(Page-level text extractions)

◇ ◇ ◇ ◇ ◇ ◇ ◇

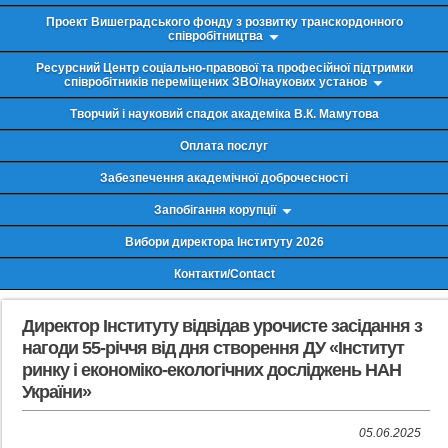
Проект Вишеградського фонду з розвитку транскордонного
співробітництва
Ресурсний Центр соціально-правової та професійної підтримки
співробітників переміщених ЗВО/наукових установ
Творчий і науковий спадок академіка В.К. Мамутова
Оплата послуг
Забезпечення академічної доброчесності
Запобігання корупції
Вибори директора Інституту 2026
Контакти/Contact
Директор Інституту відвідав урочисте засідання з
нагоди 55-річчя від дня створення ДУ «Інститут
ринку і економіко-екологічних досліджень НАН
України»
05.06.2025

◇ ◇ ◇ ◇ ◇ ◇ ◇

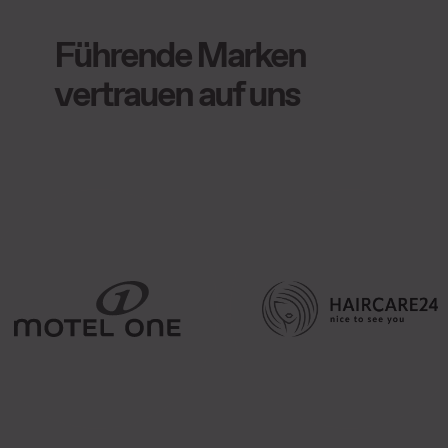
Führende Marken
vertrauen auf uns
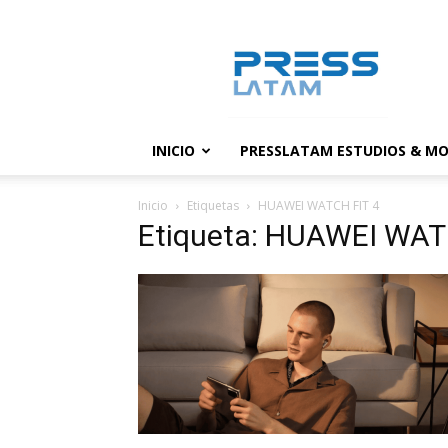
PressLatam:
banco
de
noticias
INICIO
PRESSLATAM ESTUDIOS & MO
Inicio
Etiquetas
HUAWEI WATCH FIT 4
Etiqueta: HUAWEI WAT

◇ ◇ ◇ ◇ ◇ ◇ ◇

→ What you have to do:
Going through the data above, state how many lines include the word "Інституту"; only that number is needed.

→ Reply:
2